Head butcher Dave Morland illustrates that approach. ‘For the pies on sale in our retail area we supply the meat, it’s all in-house. Because we use the whole carcase you’ve got to come up with a menu that uses it all. Both the hotel and Rheged help that. So presently the hotel is running a seamed beef rump, the lads have just finished preparing that, and a rolled mutton shoulder, we supply that too.’

Dave takes me to meet farm manager Bob Day and see the animals grazing. ‘The cattle have done well in the wet summer, it hasn’t bothered them one iota,’ says Bob. ‘But the sheep have taken a caning.’

Both men are evidently proud of the cattle we stop to examine. ‘We have Galloways and Blue Greys and native breeds - that incorporates the Aberdeen Angus, the South Devon, the Hereford and the Luing, which is a Scottish breed,’ says Dave. ‘You’ve got to remember we are on Shap Fell.

You need an animal that suits the terrain, a hardy animal. We couldn’t get away with Limousins and Belgian Blues. They’d just stand behind a wall and shiver.’

Owning the source of supply means they can cooperate to improve quality with the two men giving each other feedback. The results are best seen in the fine butchery displays, but arguably best tasted in their pies.That regionality fundamental to the meat-retailing part of the organisation drove the creation of the farm shops, added to both sides in 2004.

‘They were for us a very natural extension of what we do as a business, we have always had a committed local sourcing policy - it has always been about artisan produce,’ says Sarah. ‘We created the farms shops as it felt natural for our customers to buy what they were eating cooked here already.’

Ex-Harrods buyer Alex Evans was recruited to direct purchasing for them. ‘We start local but are on the crossroads for those travelling cross-country as well as north-south, so we carry stuff from Lancashire, North Yorkshire, Northumberland and Cumbria as well,’ he says. ‘And southbound we carry lots of things from Scotland as that’s mostly the first stop for people leaving that country and they want to take something Scottish back home.’

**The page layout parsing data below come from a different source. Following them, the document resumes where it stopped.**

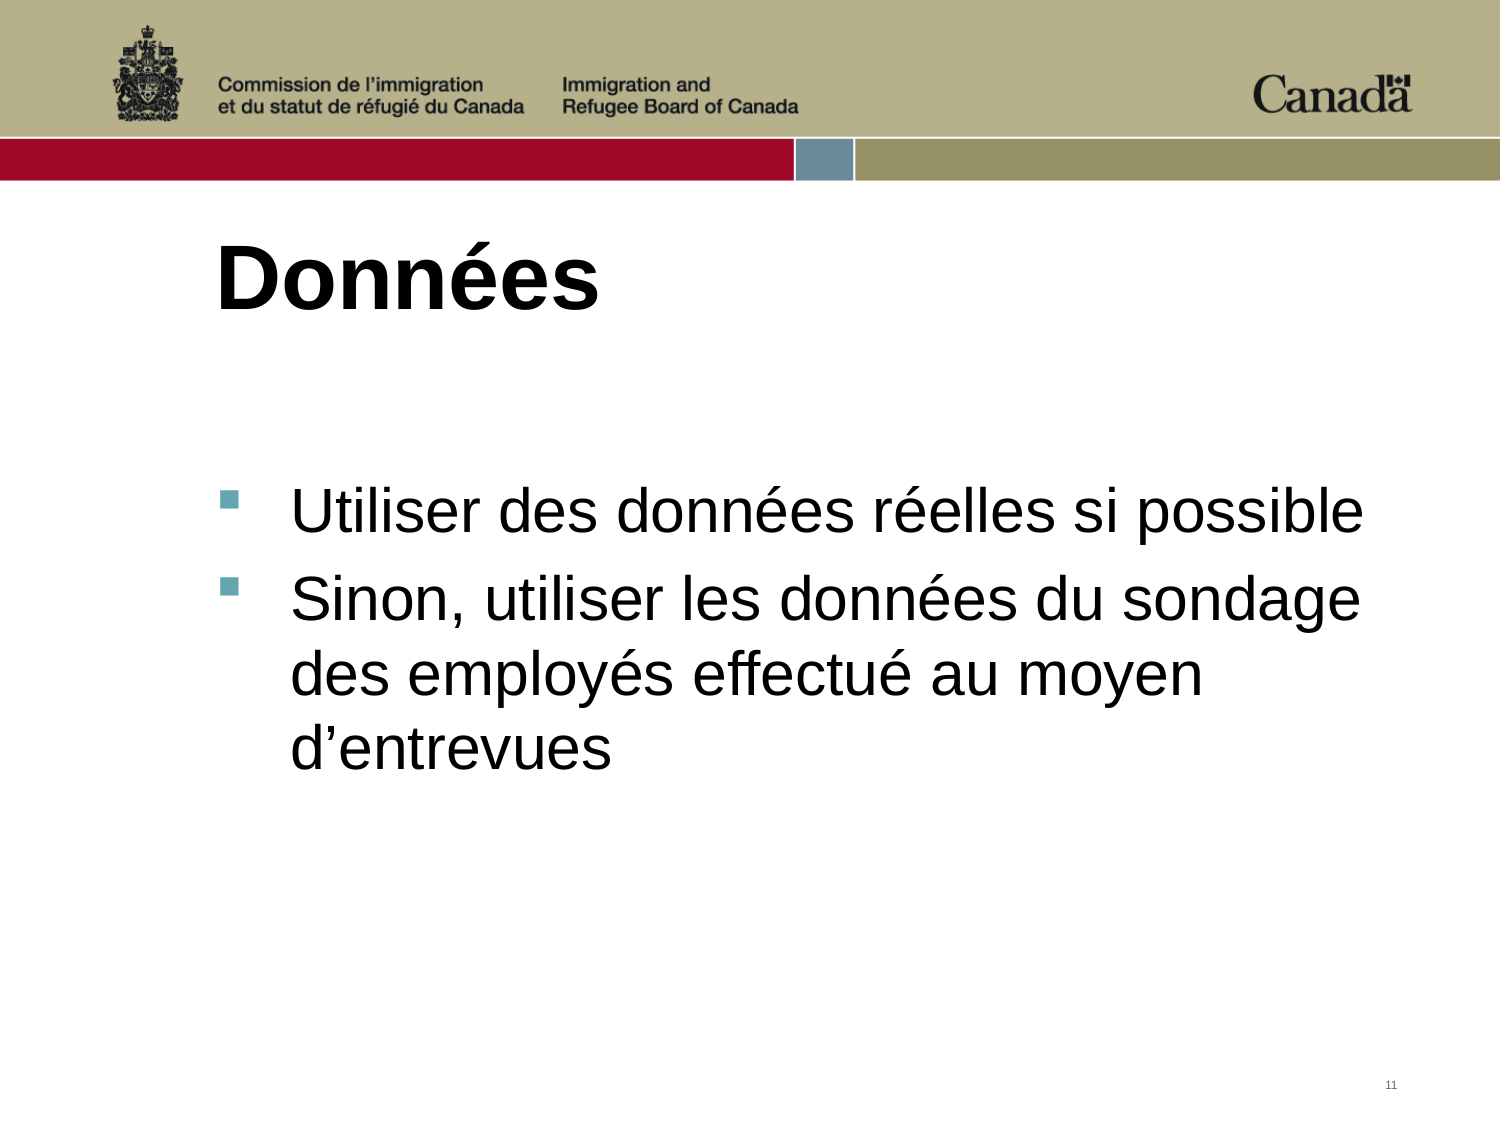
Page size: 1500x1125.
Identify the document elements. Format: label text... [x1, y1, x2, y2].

slide_number 11 [1100, 1025, 1413, 1100]
title Données [200, 237, 1413, 425]
list Utiliser des données réelles si possible Sinon, utiliser les données du sondage des employés effectué au moyen d’entrevues [200, 462, 1413, 1000]
picture [0, 0, 1500, 1125]
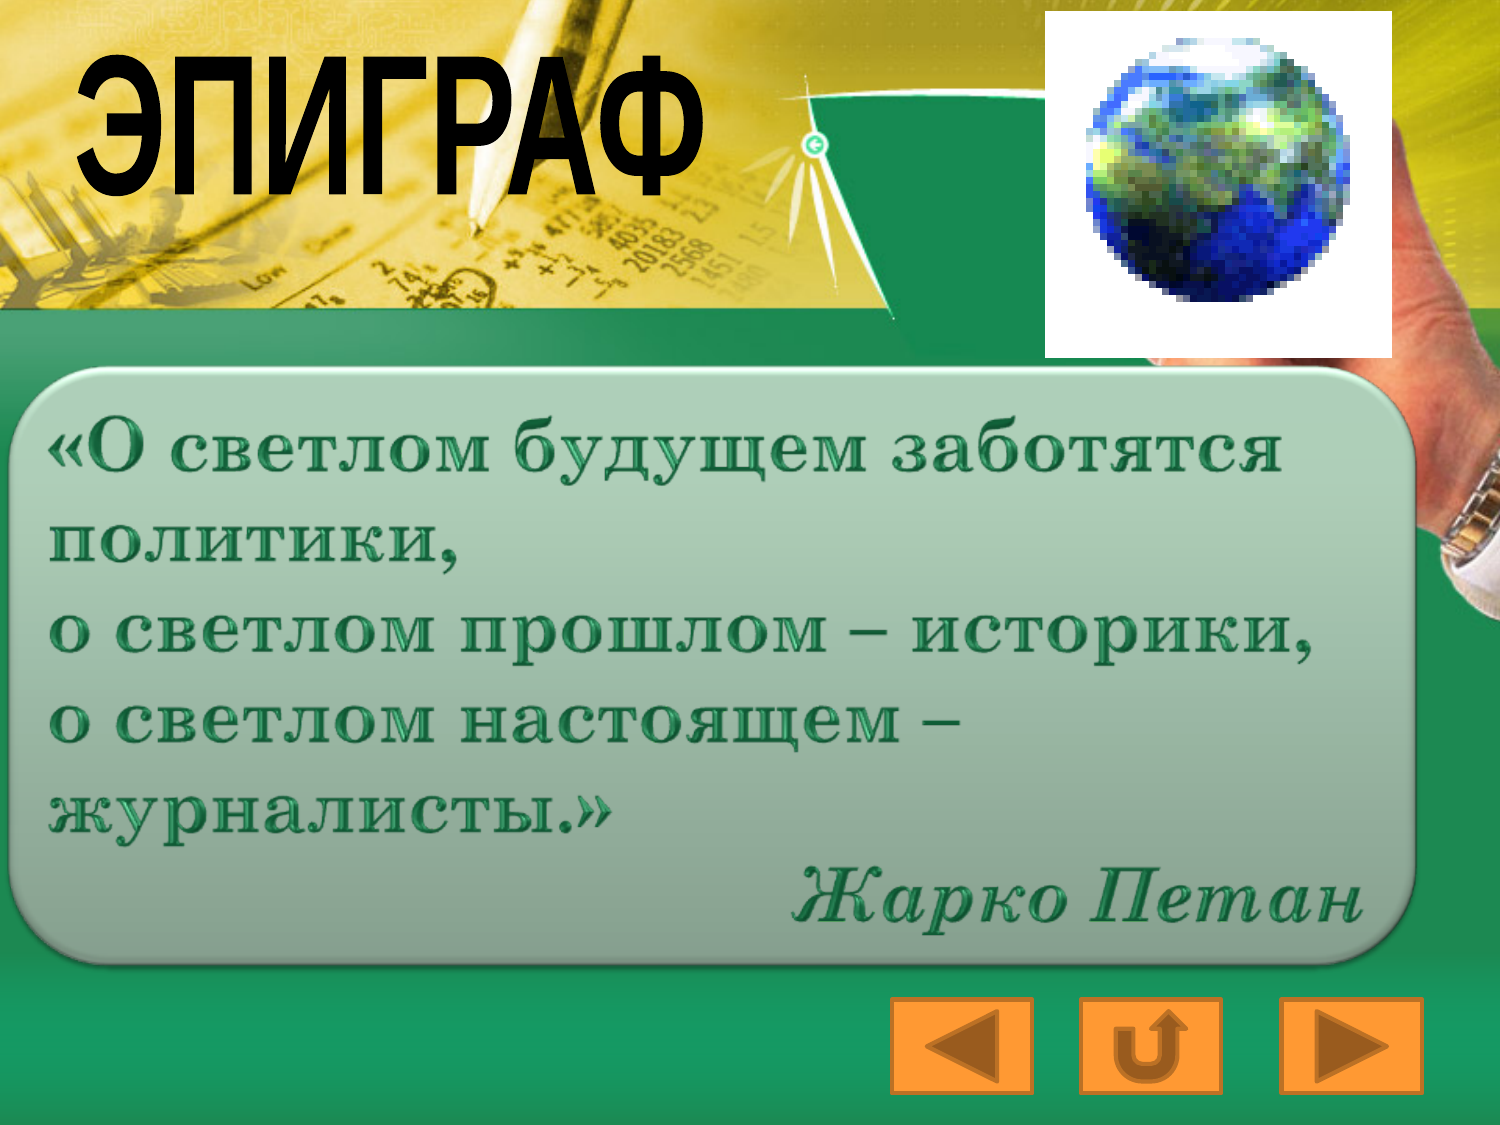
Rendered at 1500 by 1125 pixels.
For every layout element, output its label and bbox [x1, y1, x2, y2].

text_box [1079, 997, 1223, 1095]
text_box [0, 361, 1426, 979]
text_box [1279, 997, 1424, 1095]
text_box [890, 997, 1034, 1095]
picture [0, 0, 1500, 990]
picture [0, 373, 1414, 953]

It really is a delicatessen, with customers taking pleasure in browsing. ‘The people who come in take their time and really explore,’ says Alex. This lengthening of overall journey-time once led to adverse comment from the Ministry. Tebay’s answer was a visit here helped to relax drivers.

That relaxed quality is apparent in the on-site hotel too. The views are even better than the restaurant’s - a little waterfall one way and the looming hills the other.

The gamble that Mr and Mrs Dunning took in the late 60s paid off. Motorway traffic continues to grow, and Tebay works to ensure people come back – and buy more.

‘It is one of the ironies of the motorway service sector in Britain that generally you could be anywhere in the country, they don’t tend to reflect their region,’ says Sarah. ‘But for us it is about a sense of place. Even the buildings are like old Cumbrian barns. Whatever you think of us you do know that you’re in Cumbria.’

Sarah and the team are due to open another service station on the M5 in Gloucestershire during 2013. When people see what can be done, they might start questioning why all service stations can’t be like this.